— Try it —
Copy all lines below that use the word "Tieres".

[Stored data entries]
- - -
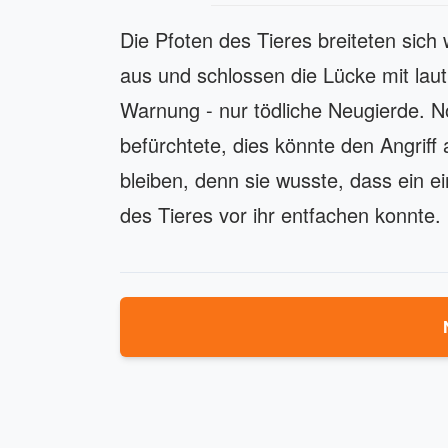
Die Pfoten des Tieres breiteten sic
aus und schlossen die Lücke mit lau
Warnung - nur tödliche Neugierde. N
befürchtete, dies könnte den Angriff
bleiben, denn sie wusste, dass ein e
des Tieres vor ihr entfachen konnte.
- - -
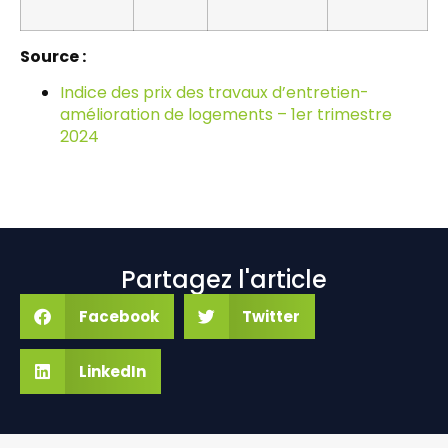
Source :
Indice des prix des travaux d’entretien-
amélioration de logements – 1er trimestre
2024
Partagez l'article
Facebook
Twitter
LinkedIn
- - -
— Reply to the exercise —
Die Pfoten des Tieres breiteten sic
des Tieres vor ihr entfachen konnte.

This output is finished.